If I understood correctly, basically the research was focused on looking at the amount of bloodflow in certain parts of the brain in order to try and hypothesize what parts of the brain are responsible for certain functions (I am fairly confident that that lay explanation would probably hold its own). Now, I am definitely no expert in neurology or cognitive science, nor do I have much background in psychology. So what I’m about to propose may be downright stupid and possibly offensive to people who do work in the field, in which case, I do not intend any such offence.

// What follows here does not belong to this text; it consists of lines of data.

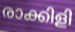
രാക്കിളി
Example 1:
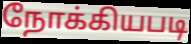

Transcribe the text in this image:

நோக்கியபடி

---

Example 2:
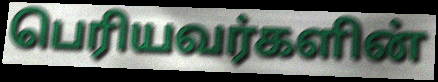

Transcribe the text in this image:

பெரியவர்களின்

I have a fundamental problem with how cognitive scientists and psychologists for that matter are trying to understand the working of the human mind and understand human behavior. It seems to me that most psychology experiments targeted at understanding the functioning of the human mind are using an approach in which the chances of success are so incredibly slim that they would be bordering on being futile (I take part of this back later on in this passage). Let me explain, but giving an example. Lets say I give you a box. This box happens to be a computer (only because it’s the closest thing I can think of to a human brain). Now, lets assume for a moment that you have absolutely no idea about what bits and bytes are, you do not know what a transistor is, you do not know what a logic circuit is, what a chip is. Now, can you, by simply designing experiments in order to exercise this box, determine how it is built. Can you really understand how a computer works – RAM (short-term memory), storage or ROM (long term memory), Arithmetic Logic Unit, caches, buses, and all that stuff that we understand today, because we built is ground up…. is it really possible to design experiments such that we can understand these fundamental building blocks of a computer? So then why should we expect that we can understand the workings of the human mind by conducting experiments on how people react to certain stimuli?

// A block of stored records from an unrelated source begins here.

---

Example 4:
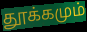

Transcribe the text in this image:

தூக்கமும்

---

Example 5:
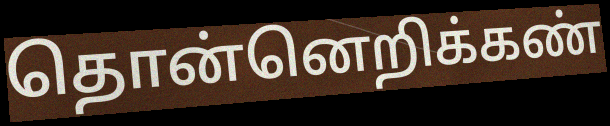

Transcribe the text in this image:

தொன்னெறிக்கண்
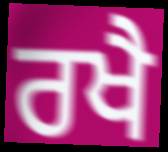
ਰਖੈ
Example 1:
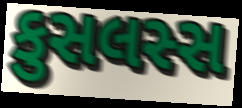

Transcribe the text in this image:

કુસલસ્સ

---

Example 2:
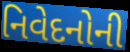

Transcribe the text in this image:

નિવેદનોની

I’m not comfortable with how well I’ve been able to communicate my point above. So let me try and state it again… I feel that the probability of being able to understand the functioning of the human mind based on the type of “experiments” conducting in cognitive psychology today is infinitesimal. And therefore I’m questioning whether it is worthwhile.
Of course, I will also be the first to admit that I do not have any better proposal for trying to solve such problems. If you are given a black box, and you can interact with the black box, or cut it open in order to reverse engineer it — well, then the scientists of today are doing all the different approaches I can think off of the top of my head. So I don’t see a better way. But I think what I’m slowly leaning towards convincing myself is that I may prefer the approach of cutting open the black box and trying to break it down to its fundamental components and work up from there to try and understanding how the mind works as opposed to trying to devise experiments which just work with the black box. But, I guess there is some value in both and so doing both makes sense.
Now generally, whenever I come up with crazy arguments like this one, I like to discuss it with other people who have the capacity both for rational thought and for entertaining wild ideas and critiqing them objectively. I don’t get that opportunity often enough, but this time I was fortunate that in the midst of my composing this blog, I got a call from a good friend who completed his Ph.D. from Caltech. (And yeah, I’ll make his head grow a little bigger by acknowledging that he is amongst one of the smartest people I’ve had the pleasure of working with). And so he gave me a reasoning which I can accept. Basically that though he agrees that the approach being used today is probably not going to lead to any direct answers, all we are doing in research today is making minor advancements. With each lifetime of effort, we gain an epsilon of knowledge, where hopefully epsilon is greater than zero.
So I guess now that I’ve had the chance to dicuss this at length with my friend, I’m not as agitated about it as I was when I first started.